TED Talk Tuesday number #82: How I learnt to read and trade stocks in prison

Watching TED Talks is a popular pastime at CN&CO. We visit TED.com regularly to clear our heads, have a laugh or get inspired. TED Talks open our minds, spark new ways of thinking and can lead to some very interesting conversations. Each week we pick a favourite and publish it on a Tuesday, because we like how “TED Talk Tuesday” sounds. This week’s talk was posted by CN&CO digital guru Lethabo-Thabo Royds. Here’s why she chose it: it is about a person who, despite very challenging circumstances, found a way to build a better life and is now helping others do the same. Also, this person taught himself how to read and write at the age of 20.

This is a TED Talk that I discovered a few years ago but it sits on the list of my favourite TED Talks of all time. It is by a man nicknamed “Wall Street” because of his savvy on the stock market. Curtis “Wall Street” Carroll shares his experiences and how he is helping to change the lives of others in this true, funny, and informative TED Talk.

Carroll had a difficult childhood and at 20 years old, while in prison, he taught himself to read and write. “I was receiving the greatest gift I’d ever dreamed of,” he says about learning to read and write.

In the talk he shares some statistics on the financial status of most Americans, and some interesting calculations on how much incarcerated individuals can make a year. Carroll has built “a curriculum that teaches incarcerated individuals how to manage money through prison employment,” which would help when they re-enter society, he describes. This is his cure to financial illiteracy, he says.

“Financial illiteracy is a disease that has crippled minorities in the lower classes of our society from generation to generation and we should be furious about that,” he says.

One of my favourite things that he says in this talk is this:

“This idea that only professionals can invest in managed money is absolutely ridiculous and whoever told you that is lying.” He says a professional is someone “that knows his craft better than most and who knows how much money you need, have, or want better than you…which means you are the professional.”

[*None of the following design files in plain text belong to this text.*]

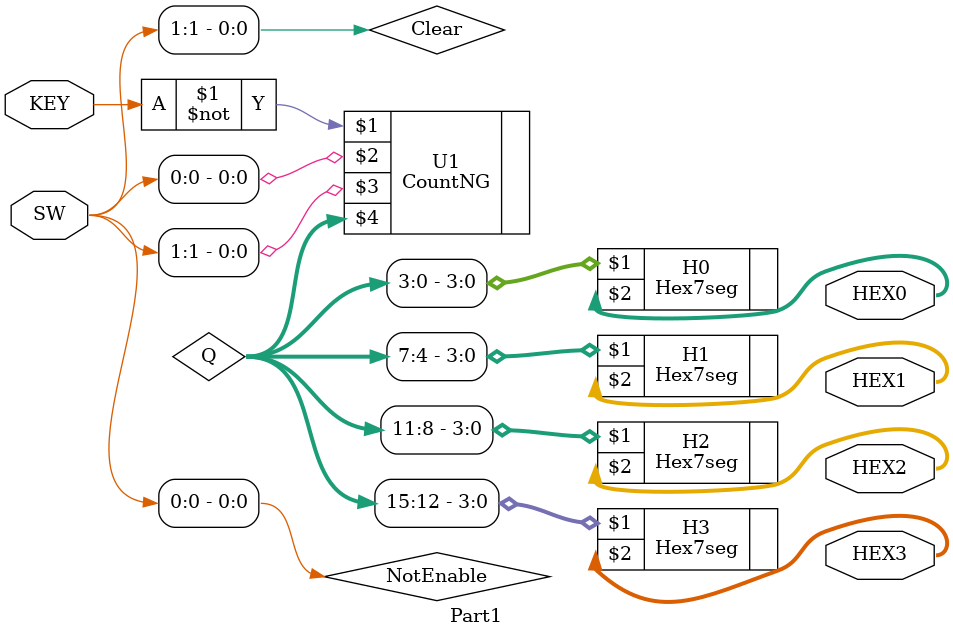
<source format=v>

module Part1( KEY, SW, HEX3, HEX2, HEX1, HEX0 );
  input  [0:0]KEY;                     // Key to activate clock
  input  [1:0]SW;                      // Toggle switches
  output [0:6]HEX0, HEX1, HEX2, HEX3;  // 7-segment displays
  
  wire [15:0]Q;
  wire NotEnable, Clear;
  assign NotEnable = SW[0];            // Enable switch
  assign Clear     = SW[1];            // Clear switch
  
  // use CountNG with N=16
  CountNG #(.N(16)) U1( ~KEY[0], NotEnable, Clear, Q );
  
  // wire up the 7-seg displays
  // Note: you will have to build your own 7-segment hex decoders (4 bits in,
  // seven segments out that display '0' through 'F').
  // 
  Hex7seg H3( Q[15:12], HEX3 );
  Hex7seg H2( Q[11:8],  HEX2 );
  Hex7seg H1( Q[7:4],   HEX1 );
  Hex7seg H0( Q[3:0],   HEX0 );

endmodule

</source>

In just 11 minutes he addresses issues of education, poverty, financial literacy, the prison system in the USA, and he shares hope for the future.

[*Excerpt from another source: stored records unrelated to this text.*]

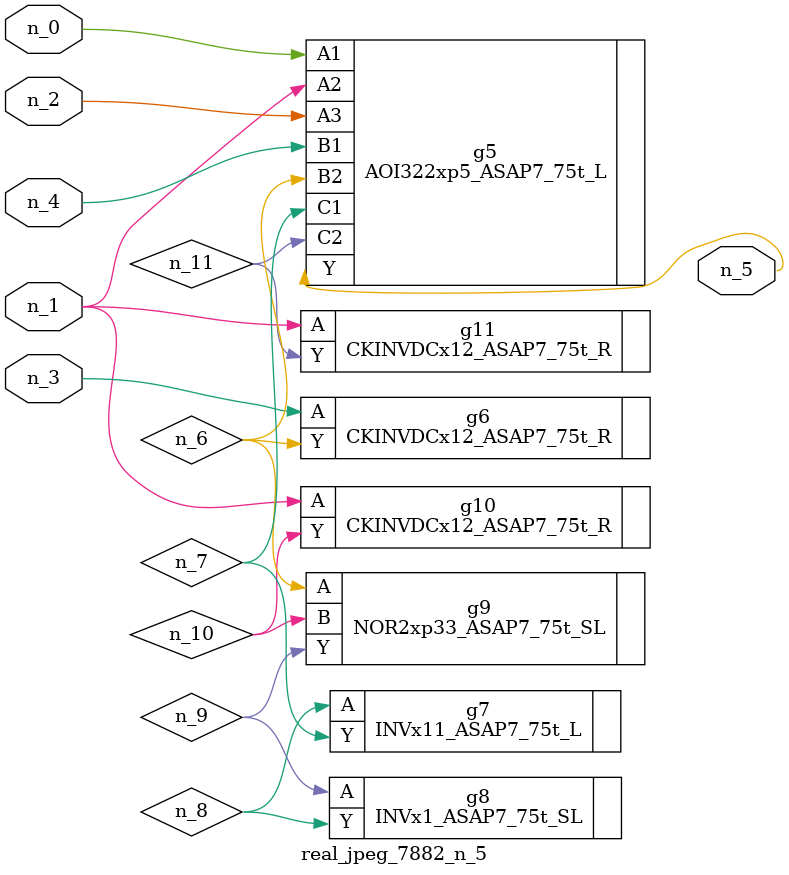
<source format=v>
module real_jpeg_7882_n_5 (n_4, n_0, n_1, n_2, n_3, n_5);

input n_4;
input n_0;
input n_1;
input n_2;
input n_3;

output n_5;

wire n_8;
wire n_11;
wire n_6;
wire n_7;
wire n_10;
wire n_9;

AOI322xp5_ASAP7_75t_L g5 ( 
.A1(n_0),
.A2(n_1),
.A3(n_2),
.B1(n_4),
.B2(n_6),
.C1(n_7),
.C2(n_11),
.Y(n_5)
);

CKINVDCx12_ASAP7_75t_R g10 ( 
.A(n_1),
.Y(n_10)
);

CKINVDCx12_ASAP7_75t_R g11 ( 
.A(n_1),
.Y(n_11)
);

CKINVDCx12_ASAP7_75t_R g6 ( 
.A(n_3),
.Y(n_6)
);

NOR2xp33_ASAP7_75t_SL g9 ( 
.A(n_6),
.B(n_10),
.Y(n_9)
);

INVx11_ASAP7_75t_L g7 ( 
.A(n_8),
.Y(n_7)
);

INVx1_ASAP7_75t_SL g8 ( 
.A(n_9),
.Y(n_8)
);


endmodule
</source>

His advice is relevant for all of us; all of us should know how to manage our money appropriately so that we don’t live from pay check to pay check.

“Financial literacy is not a skill, it’s a lifestyle. Financial stability is a by-product of a proper lifestyle.” This is so true. We need to live a lifestyle in which we are financially literate and financially stable. This also resonates with the work our partner EasyEquities is doing; making the stock exchange accessible to all of us.